I wandered around like a vagabond and Praia was all beach. I popped into the museum to note the main event was a man fixing the wooden stairs. I ate well at the restaurant named after the national dish and it was chill like surfing I could have been doing, but did not. And then it happened... The Germans arrived! A full boatload of Germans, and a single Dane. How he survived the cruise, I will never know.

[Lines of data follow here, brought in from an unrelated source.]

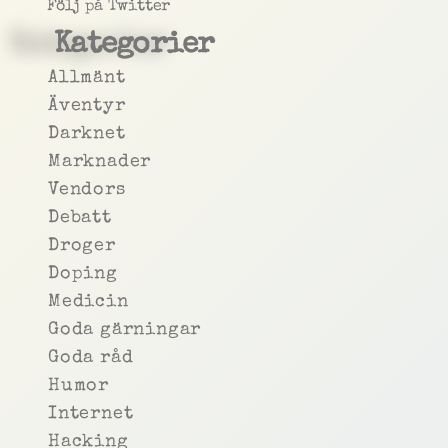
Följ på Twitter
Kategorier
Allmänt
Äventyr
Darknet
Marknader
Vendors
Debatt
Droger
Doping
Medicin
Goda gärningar
Goda råd
Humor
Internet
Hacking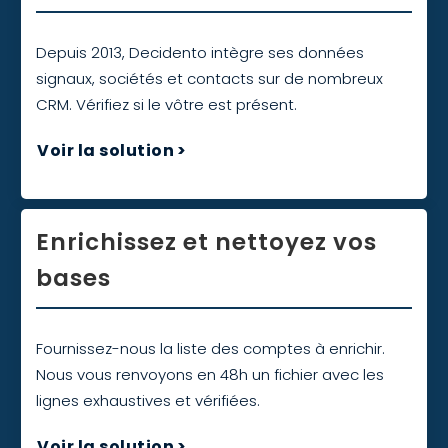
Depuis 2013, Decidento intègre ses données
signaux, sociétés et contacts sur de nombreux
CRM. Vérifiez si le vôtre est présent.
Voir la solution
>
Enrichissez et nettoyez vos
bases
Fournissez-nous la liste des comptes à enrichir.
Nous vous renvoyons en 48h un fichier avec les
lignes exhaustives et vérifiées.
Voir la solution
>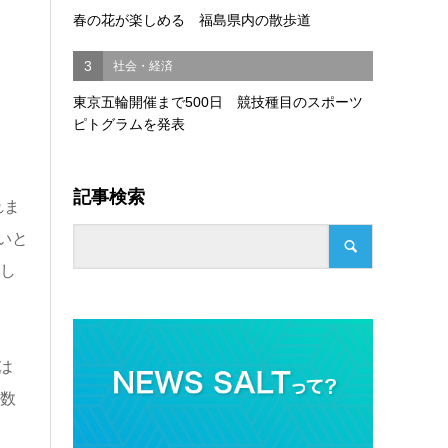
春の花が楽しめる 福島県内の散歩道
3
社会・経済
東京五輪開催まで500日 競技種目のスポーツ
ピトグラムを発表
記事検索
れま
いと
厳し
は
年数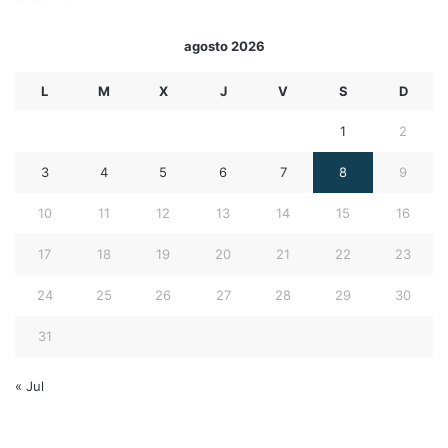
agosto 2026
L
M
X
J
V
S
D
1
2
3
4
5
6
7
8
9
10
11
12
13
14
15
16
17
18
19
20
21
22
23
24
25
26
27
28
29
30
31
« Jul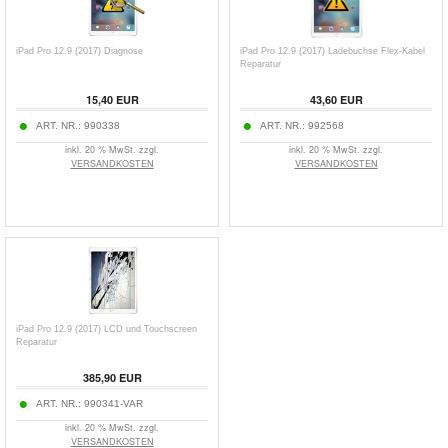
iPad Pro 12.9 (2017) Diagnose
iPad Pro 12.9 (2017) Ladebuchse Flex-Kabel
Reparatur
15,40 EUR
43,60 EUR
ART. NR.:
990338
ART. NR.:
992568
inkl. 20 % MwSt. zzgl.
inkl. 20 % MwSt. zzgl.
VERSANDKOSTEN
VERSANDKOSTEN
iPad Pro 12.9 (2017) LCD und Touchscreen
Reparatur
385,90 EUR
ART. NR.:
990341-VAR
inkl. 20 % MwSt. zzgl.
VERSANDKOSTEN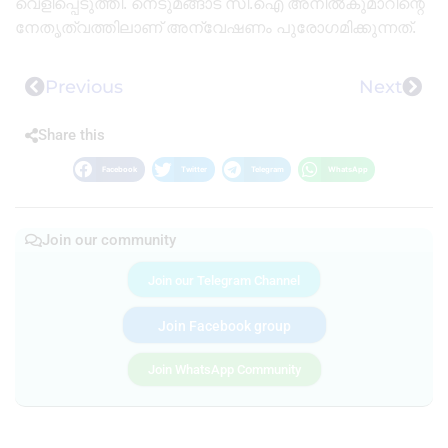
വെളിപ്പെടുത്തി. നെടുമങ്ങാട് സി.ഐ അനിൽകുമാറിന്റെ
നേതൃത്വത്തിലാണ് അന്വേഷണം പുരോഗമിക്കുന്നത്.
Previous
Next
Share this
Facebook
Twitter
Telegram
WhatsApp
Join our community
Join our Telegram Channel
Join Facebook group
Join WhatsApp Community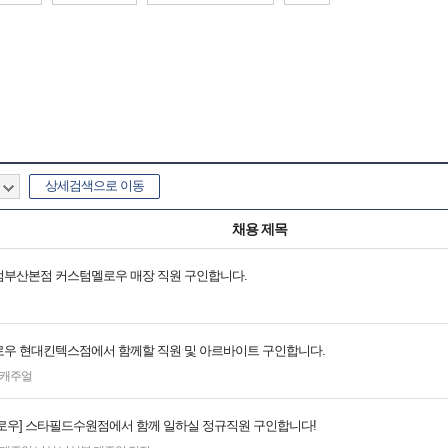
상세검색으로 이동
채용 제목
부산본점 커스텀멜로우 매장 직원 구인합니다.
우 현대킨텍스점에서 함께할 직원 및 아르바이트 구인합니다.
캐주얼
로우] 스타필드수원점에서 함께 일하실 정규직원 구인합니다!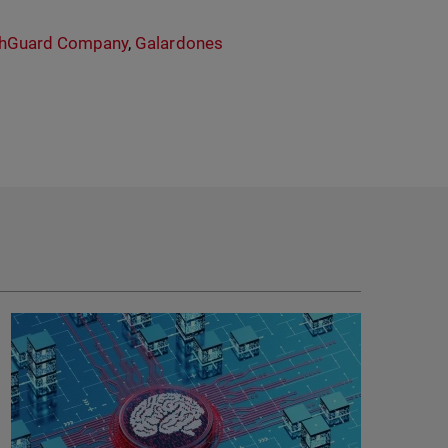
hGuard Company
,
Galardones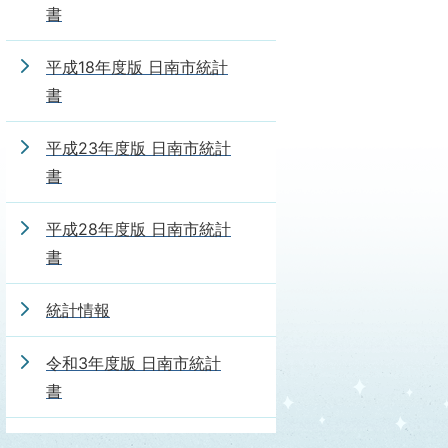
書
平成18年度版 日南市統計
書
平成23年度版 日南市統計
書
平成28年度版 日南市統計
書
統計情報
令和3年度版 日南市統計
書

The locals got a little lift on the leg and all of the sudden, touristy kiosks, drawing artists, card and map sales people appeared out of nowhere. The whole main district was humming with "ja, ja, ja, ich, ach, waaas?" which was only occasionally broken by a "Mine Euro!"-shriek as the prices were revealed (not clearly stated, which made them old Germans think stuff is free). Talking about money, the capital seemed to have a chronic lack of local money. They were more than eagerly accepting euros and the local cash was always out or "out". Even banks refused to give out cash. Especially smaller change was close to non-existent. What gives Cabo Verde?
The judgment:
I wanted for my first experience of Africa to be as smooth and hassle-free as possible. Cabo Verde more than delivered. Everywhere was chill and felt safe in whichever way. No risk from wildlife, diseases or people. They didn't even try to force-sell me stuff and actually took a no thanks without a struggle. The rumor goes there are some edgy neighborhoods here, some hairy ones there, but I cannot say I saw any signs of that.

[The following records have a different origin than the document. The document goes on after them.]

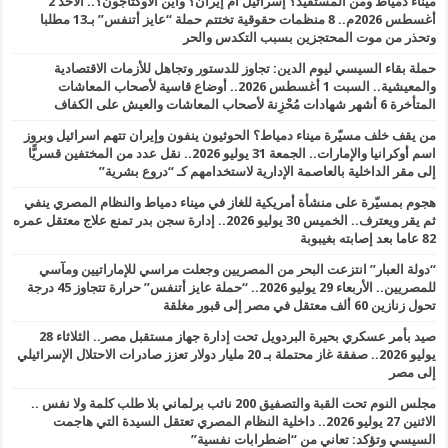
ميناء دمياط ومن المستفيد؟ إسرائيل أم إيران؟ وأين الأوكتاجون؟.. الأحد 2
أغسطس 2026م.. 8 منظمات حقوقية تختتم حملة “عايز أتنفس” بـ13 مطلبا
وتحذر من موت المحتجزين بسبب التكدس والحر
حملة بقاء السيسي ليوم الدين: تجاوز للدستور وتجاهل للأزمات الاقتصادية
والمعيشية.. السبت 1 أغسطس 2026.. أوضاع قاسية لأصحاب المعاشات
المتأخرة 6 أشهر شهادات مُحْزِنة لأصحاب المعاشات والعيش على الكفاف
من يقف خلف مسيّرة ميناء دمياط؟ الحوثيون ينفون وإيران تتهم اسرائيل وبروز
اسم أوكرانيا والإمارات.. الجمعة 31 يوليو 2026.. نقل عدد من المختفين قسريًّا
إلى مقر الداخلية بالعاصمة الإدارية لاستخدامهم كـ “دروع بشرية”
هجوم بمسيّرة على منشأة أمريكية للغاز في ميناء دمياط والنظام المصري ينفي
ثم يقر ويعترف.. الخميس 30 يوليو 2026.. إدارة سجن بدر تمنع علاج معتقل عمره
82 عاما بعد إصابته بغيبوبة
“دولة العبار” انتزعت البحر من المصريين وجعلت مراسي للإماراتيين ومآسي
للمصريين.. الأربعاء 29 يوليو 2026.. “حملة عايز أتنفس” حرارة تتجاوز 45 درجة
تحول زنازين 60 ألف معتقل في مصر إلى قبور مغلقة
صيد بأمر عسكري بحيرة البردويل تحت إدارة جهاز مستقبل مصر.. الثلاثاء 28
يوليو 2026.. صفقة غاز محتملة بـ 20 مليار دولار تعزز صادرات الاحتلال الإسرائيلي
إلى مصر
مجلس النوم تحت القبة والتصفيق 200 نائب برلماني بلا طلب كلمة ولا نفس ..
الاثنين 27 يوليو 2026.. داخلية النظام المصري تعتقل السيدة التي هاجمت
السيسي وتؤكد: تعاني من “اضطرابات نفسية”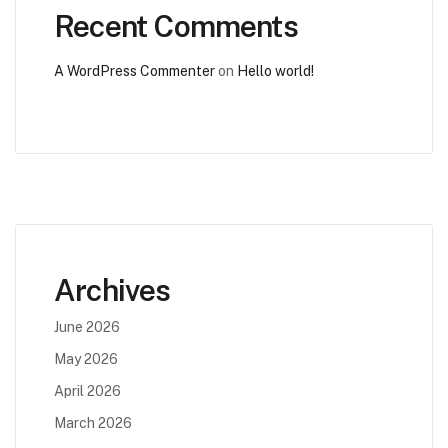
Recent Comments
A WordPress Commenter
on
Hello world!
Archives
June 2026
May 2026
April 2026
March 2026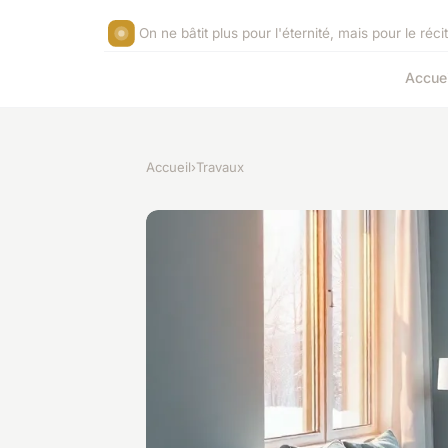
On ne bâtit plus pour l'éternité, mais pour le réc
Accuei
Accueil
›
Travaux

The food was good and I never had even an inkling of a Delhi Belly. I tasted different things each time and it was always good in taste and outcome. The prices were acceptable everywhere even if you weren't exactly paying in peanuts and small potatoes. This might have to do with the fact that a whole lot needs to be imported. Linguistically, the locals speak their version of Portuguese and French is very prevalent. Most people speak at least rudimentary English and some people can exchange a word or two in German. Now... This is where my exit steps in. I was going through security at the airport. The guy waved me aside for a little touchy-feely. He said "Hello, good morning" and then started the process. While rubbing at my legs, he went "Bombardo, bombardo." I imagine my mouth went like those comedy central/adult swim cartoon droopy-lip mouths of confusion. What he meant was to compliment my beard (which in portuguese shold be "barba", while good is "bom"). With long wires, I got it before the blood had the chance to escape my head.

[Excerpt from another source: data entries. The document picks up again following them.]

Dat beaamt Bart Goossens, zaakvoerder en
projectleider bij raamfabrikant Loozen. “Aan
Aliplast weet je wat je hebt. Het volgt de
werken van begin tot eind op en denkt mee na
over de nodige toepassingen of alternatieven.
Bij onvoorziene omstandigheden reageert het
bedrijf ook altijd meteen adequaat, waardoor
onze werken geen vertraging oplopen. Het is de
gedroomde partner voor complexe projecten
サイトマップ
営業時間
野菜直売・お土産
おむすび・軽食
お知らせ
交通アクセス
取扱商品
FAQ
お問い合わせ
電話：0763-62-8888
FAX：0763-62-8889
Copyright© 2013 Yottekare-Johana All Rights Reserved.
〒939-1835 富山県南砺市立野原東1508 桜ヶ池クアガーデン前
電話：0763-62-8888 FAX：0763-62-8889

So, yeah... I can recommend Cabo Verde or, at least, the island of Santiago as an easy "dip your toes" trip to Africa. It can work as a decent alternative for something like Canary islands or similar. It's good for relaxation, sun, beaches and you can try surfing (although I was advised there are better islands for that). It's suitable for old and young. While there is supposed to be bus traffic (I never saw any), taxis or a car/minibus ride arranged from/by your place of stay is recommended. Common places to visit (from the capital) seem to be Cidade Velha (takes maybe a couple of hours or so, unless you want to linger) and Tarrafal (a full day trip). While the capital is sort of a local party town with a unique music scene, nothing there says big or city. Everywhere else is smaller. It's not a shopping place, either. Just chill and enjoy life in the moment.
Would I go again? No. While the place and the people were great, I have seen everything I wanted to see.